OM-Atlético: interview exclusive d'un président en colère
Actualités / Football - le 07 novembre 2008 à 16h10
En exclusivité pour lesdessousdusport.fr, le président du HandiFan Club René Poutet nous livre sans concession son regard sur les incidents Atlético Madrid-OM et son appréhension pour le match retour.
Lors du “fameux match” Atlético Madrid - Olympique de Marseille (2-1) du 1er octobre dernier, la police espagnole s'en était violemment prise aux supporteurs olympiens et notamment à plusieurs handicapés, suscitant une vague d'indignation qui depuis s'est essoufflée avec l'affaire Santos.
Mais à l'époque, le site internet du quotidien Marca donnait une tout autre version de l'histoire: "Certains supporteurs ont fait semblant d'être forcés de se déplacer dans un fauteuil roulant pour se rapprocher de la pelouse. Durant les incidents, ils avaient abandonné leurs chaises roulantes". En exclusivité pour lesdessousdusport.fr, le président du HandiFan Club René Poutet revient sur les incidents du 1er octobre dernier au stade Vicente Calderon et les événements qui en ont découlé.

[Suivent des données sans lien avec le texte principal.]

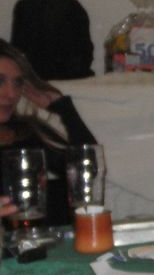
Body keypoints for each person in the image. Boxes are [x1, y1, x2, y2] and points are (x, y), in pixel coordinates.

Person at [0, 39, 97, 225]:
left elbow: (87, 171)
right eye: (0, 81)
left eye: (18, 83)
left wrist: (64, 108)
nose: (11, 94)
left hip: (47, 239)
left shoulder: (26, 131)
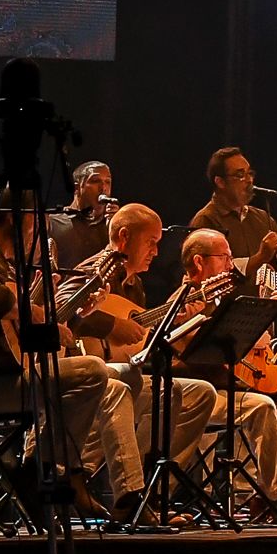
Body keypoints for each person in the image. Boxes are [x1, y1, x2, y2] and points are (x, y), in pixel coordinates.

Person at [0, 188, 146, 515]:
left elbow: (5, 333)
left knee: (98, 383)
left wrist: (55, 319)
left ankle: (48, 469)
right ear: (18, 219)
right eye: (36, 221)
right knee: (92, 371)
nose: (39, 232)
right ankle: (41, 469)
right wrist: (38, 313)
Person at [61, 204, 220, 477]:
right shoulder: (97, 269)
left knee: (198, 393)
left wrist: (173, 322)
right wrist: (112, 326)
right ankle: (95, 475)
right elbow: (61, 307)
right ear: (124, 237)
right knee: (131, 381)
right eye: (151, 242)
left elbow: (136, 343)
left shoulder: (136, 286)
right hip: (87, 375)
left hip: (122, 372)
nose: (156, 252)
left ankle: (153, 480)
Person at [168, 229, 277, 511]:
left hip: (233, 389)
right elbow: (191, 353)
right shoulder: (182, 302)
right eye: (224, 258)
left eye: (230, 258)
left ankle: (263, 497)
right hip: (202, 394)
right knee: (260, 406)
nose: (231, 265)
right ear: (199, 262)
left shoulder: (223, 299)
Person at [190, 147, 277, 291]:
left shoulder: (261, 217)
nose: (249, 180)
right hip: (226, 305)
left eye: (250, 173)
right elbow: (210, 278)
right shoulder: (205, 221)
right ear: (220, 182)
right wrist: (260, 258)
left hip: (264, 304)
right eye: (240, 175)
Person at [49, 162, 116, 273]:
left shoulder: (111, 223)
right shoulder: (53, 222)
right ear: (77, 187)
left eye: (108, 182)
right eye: (95, 181)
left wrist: (116, 226)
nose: (103, 188)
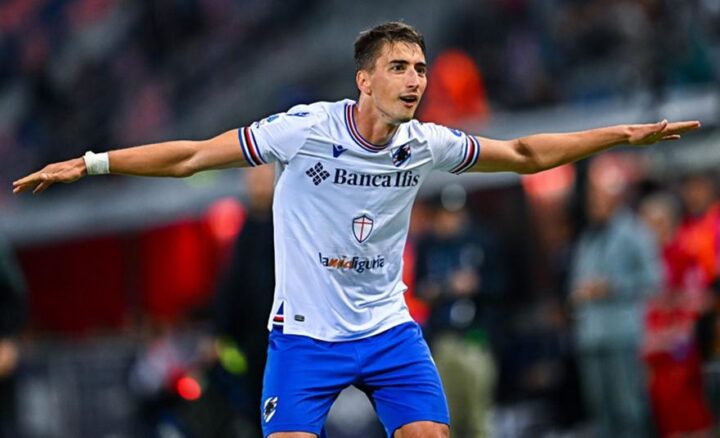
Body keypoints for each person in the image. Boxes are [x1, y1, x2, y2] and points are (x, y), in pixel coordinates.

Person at [12, 21, 700, 438]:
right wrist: (93, 162)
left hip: (389, 334)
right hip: (304, 339)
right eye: (399, 67)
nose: (415, 79)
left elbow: (522, 154)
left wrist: (618, 135)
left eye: (420, 68)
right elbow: (192, 156)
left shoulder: (424, 143)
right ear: (364, 80)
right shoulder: (305, 130)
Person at [569, 155, 662, 437]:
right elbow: (576, 282)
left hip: (622, 334)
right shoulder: (587, 238)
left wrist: (613, 287)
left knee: (629, 410)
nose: (592, 202)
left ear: (615, 195)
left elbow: (654, 279)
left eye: (598, 195)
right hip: (591, 337)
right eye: (591, 196)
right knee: (601, 414)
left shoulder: (634, 232)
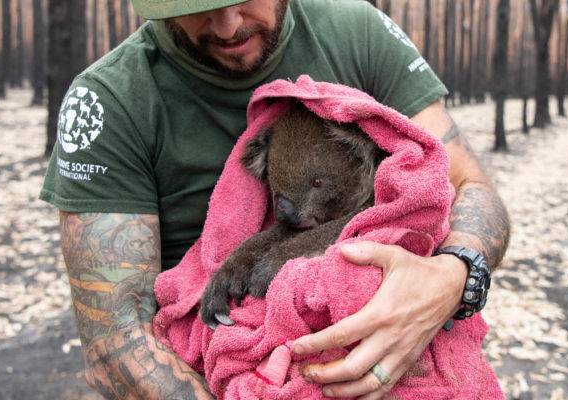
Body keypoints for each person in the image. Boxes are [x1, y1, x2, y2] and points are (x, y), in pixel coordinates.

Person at [39, 0, 510, 398]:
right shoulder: (111, 99)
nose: (228, 26)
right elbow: (114, 345)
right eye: (196, 8)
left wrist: (450, 280)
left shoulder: (357, 34)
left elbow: (470, 187)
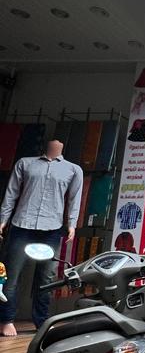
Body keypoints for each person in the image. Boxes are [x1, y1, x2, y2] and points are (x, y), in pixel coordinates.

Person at [0, 139, 83, 336]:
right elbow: (11, 193)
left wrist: (72, 224)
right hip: (22, 225)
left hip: (52, 229)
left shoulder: (73, 170)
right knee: (11, 275)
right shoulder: (25, 164)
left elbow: (74, 199)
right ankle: (6, 319)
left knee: (46, 277)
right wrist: (3, 219)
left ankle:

Entretien
Lesdessousdusport.fr: M. Poutet, vous avez été entendu le 31 octobre par la commission d’appel de l’UEFA au sujet des incidents avant Atletico Madrid – Marseille. Racontez-nous.

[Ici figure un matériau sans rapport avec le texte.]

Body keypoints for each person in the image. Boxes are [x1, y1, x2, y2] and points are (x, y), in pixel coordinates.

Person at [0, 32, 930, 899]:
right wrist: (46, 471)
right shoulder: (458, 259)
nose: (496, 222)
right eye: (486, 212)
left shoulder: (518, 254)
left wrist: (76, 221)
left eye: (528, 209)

René Poutet: J’ai été auditionné pendant une vingtaine de minutes en présence des représentants de l’Atletico Madrid. On m’a demandé ce qu’il s’était passé ce soir-là. J’ai raconté qu’on nous a jeté une bouteille de Coca pleine. Les supporteurs madrilènes nous faisaient des gestes obscènes. Ils faisaient mine de nous tuer aussi. A la mi-temps, un stadier nous a fait quitter les lieux. C’est bien que la sécurité s’est rendu compte que l’ambiance était malsaine. Ensuite, nous étions à un endroit sans visibilité sur le match. J’ai aussi expliqué à l’UEFA qu’au départ nous n’avions pas de places handicapés réservés! Nous étions derrière le but. Ceux qui n’étaient pas en fauteuil roulant étaient debout. Pourquoi nous faire payer 40 euros la place alors ?
Une association de handicapés espagnole (OID) vous accuse de mentir sur votre invalidité. Comment réagissez-vous ?

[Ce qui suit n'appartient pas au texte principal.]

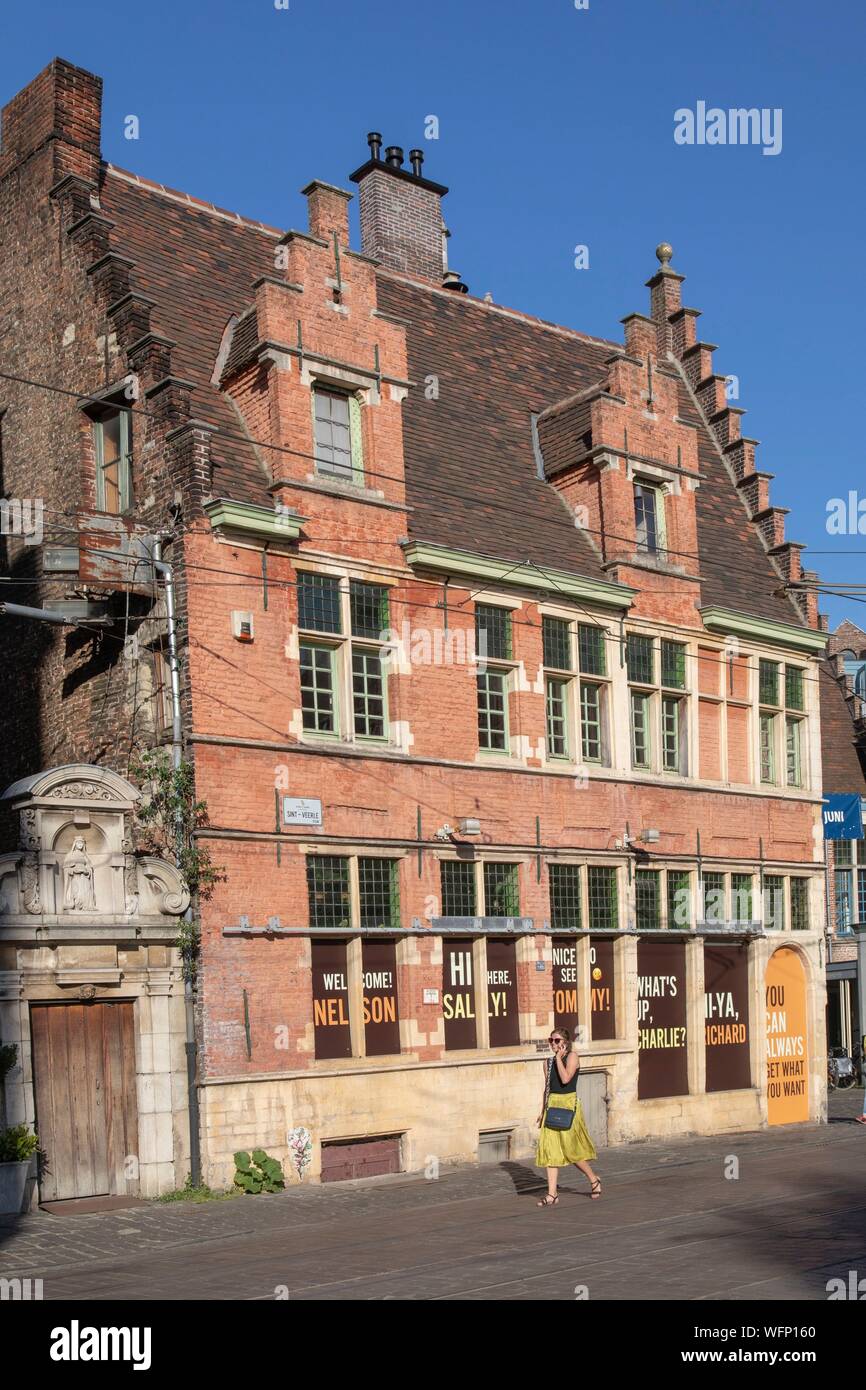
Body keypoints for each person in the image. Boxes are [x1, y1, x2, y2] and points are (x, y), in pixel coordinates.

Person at [536, 1026, 600, 1207]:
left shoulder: (572, 1057)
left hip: (568, 1105)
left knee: (572, 1150)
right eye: (551, 1040)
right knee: (550, 1150)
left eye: (556, 1041)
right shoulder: (546, 1063)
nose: (553, 1044)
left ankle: (594, 1179)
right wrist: (542, 1112)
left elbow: (565, 1079)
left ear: (565, 1042)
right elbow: (547, 1089)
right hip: (552, 1105)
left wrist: (558, 1059)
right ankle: (552, 1194)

C’est farfelu. Nous étions quatorze membres du «HandiFan Club» présents au stade : six personnes en fauteuil, un non-voyant et six accompagnateurs. J’ai présenté sans qu’on me le demande les cartes d’invalidité à l’UEFA. Nous avons pris un avocat pour porter plainte contre cette association mais aussi contre l’Atletico Madrid et les médias espagnols comme Marca qui nous ont accusés d’être de faux handicapés. J’ai demandé des excuses pour passer l’éponge. Elles ne sont pas venues. Pour moi, c’est inacceptable qu’on mette en doute mes adhérents.
Quel regard portez-vous sur l’affaire Santos ?
En France, on ne sait pas se défendre. Quand on voit que le gouvernement espagnol et le Roi d’Espagne soutiennent l’Atletico Madrid et que nos politiques ne font rien, c’est scandaleux. On doit faire quelque chose. Je préconise le boycott des produits espagnols ! De toute façon, tous ces gens auront des comptes à rendre car ils veulent casser Santos. Il n’a rien fait.
Craignez-vous des incidents au match retour le 9 décembre ?
Malgré les appels au calme de Diouf et Gerets, ce match est très très dangereux. Certains sont déjà prêts. Ils les attendent. Depuis plusieurs semaines, je refuse de vendre des places car ce match est trop dangereux.